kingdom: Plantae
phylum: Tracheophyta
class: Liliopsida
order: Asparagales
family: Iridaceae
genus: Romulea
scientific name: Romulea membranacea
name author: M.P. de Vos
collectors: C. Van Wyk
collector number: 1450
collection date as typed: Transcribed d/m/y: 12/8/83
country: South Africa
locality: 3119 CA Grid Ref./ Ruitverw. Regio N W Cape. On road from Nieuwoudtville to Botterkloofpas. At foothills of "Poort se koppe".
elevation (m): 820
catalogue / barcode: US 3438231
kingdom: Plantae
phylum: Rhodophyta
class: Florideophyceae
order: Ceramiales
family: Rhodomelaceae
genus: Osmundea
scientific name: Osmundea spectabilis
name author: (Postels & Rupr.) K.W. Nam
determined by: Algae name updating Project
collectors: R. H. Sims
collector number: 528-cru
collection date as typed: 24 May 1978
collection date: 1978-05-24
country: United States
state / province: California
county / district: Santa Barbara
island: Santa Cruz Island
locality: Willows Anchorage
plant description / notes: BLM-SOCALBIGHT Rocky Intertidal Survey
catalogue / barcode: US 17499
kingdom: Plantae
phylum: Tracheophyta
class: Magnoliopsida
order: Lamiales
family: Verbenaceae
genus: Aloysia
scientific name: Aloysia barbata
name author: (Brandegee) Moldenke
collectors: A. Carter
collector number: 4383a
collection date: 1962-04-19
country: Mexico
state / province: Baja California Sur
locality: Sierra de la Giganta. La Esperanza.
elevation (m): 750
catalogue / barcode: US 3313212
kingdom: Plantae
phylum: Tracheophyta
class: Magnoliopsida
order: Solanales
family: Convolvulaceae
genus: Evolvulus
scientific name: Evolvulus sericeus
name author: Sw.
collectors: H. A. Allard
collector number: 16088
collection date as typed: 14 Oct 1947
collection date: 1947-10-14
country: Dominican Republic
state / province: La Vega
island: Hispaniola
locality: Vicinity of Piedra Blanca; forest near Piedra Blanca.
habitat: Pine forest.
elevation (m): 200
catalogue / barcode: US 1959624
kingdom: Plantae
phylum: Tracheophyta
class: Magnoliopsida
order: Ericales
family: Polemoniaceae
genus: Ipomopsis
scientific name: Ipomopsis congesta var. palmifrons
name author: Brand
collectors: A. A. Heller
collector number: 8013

====

The task
Swap "elevation (m)" for "altitude (m)" throughout the entries above, and keep every other line and word unchanged.

Answer to the task
kingdom: Plantae
phylum: Tracheophyta
class: Liliopsida
order: Asparagales
family: Iridaceae
genus: Romulea
scientific name: Romulea membranacea
name author: M.P. de Vos
collectors: C. Van Wyk
collector number: 1450
collection date as typed: Transcribed d/m/y: 12/8/83
country: South Africa
locality: 3119 CA Grid Ref./ Ruitverw. Regio N W Cape. On road from Nieuwoudtville to Botterkloofpas. At foothills of "Poort se koppe".
altitude (m): 820
catalogue / barcode: US 3438231
kingdom: Plantae
phylum: Rhodophyta
class: Florideophyceae
order: Ceramiales
family: Rhodomelaceae
genus: Osmundea
scientific name: Osmundea spectabilis
name author: (Postels & Rupr.) K.W. Nam
determined by: Algae name updating Project
collectors: R. H. Sims
collector number: 528-cru
collection date as typed: 24 May 1978
collection date: 1978-05-24
country: United States
state / province: California
county / district: Santa Barbara
island: Santa Cruz Island
locality: Willows Anchorage
plant description / notes: BLM-SOCALBIGHT Rocky Intertidal Survey
catalogue / barcode: US 17499
kingdom: Plantae
phylum: Tracheophyta
class: Magnoliopsida
order: Lamiales
family: Verbenaceae
genus: Aloysia
scientific name: Aloysia barbata
name author: (Brandegee) Moldenke
collectors: A. Carter
collector number: 4383a
collection date: 1962-04-19
country: Mexico
state / province: Baja California Sur
locality: Sierra de la Giganta. La Esperanza.
altitude (m): 750
catalogue / barcode: US 3313212
kingdom: Plantae
phylum: Tracheophyta
class: Magnoliopsida
order: Solanales
family: Convolvulaceae
genus: Evolvulus
scientific name: Evolvulus sericeus
name author: Sw.
collectors: H. A. Allard
collector number: 16088
collection date as typed: 14 Oct 1947
collection date: 1947-10-14
country: Dominican Republic
state / province: La Vega
island: Hispaniola
locality: Vicinity of Piedra Blanca; forest near Piedra Blanca.
habitat: Pine forest.
altitude (m): 200
catalogue / barcode: US 1959624
kingdom: Plantae
phylum: Tracheophyta
class: Magnoliopsida
order: Ericales
family: Polemoniaceae
genus: Ipomopsis
scientific name: Ipomopsis congesta var. palmifrons
name author: Brand
collectors: A. A. Heller
collector number: 8013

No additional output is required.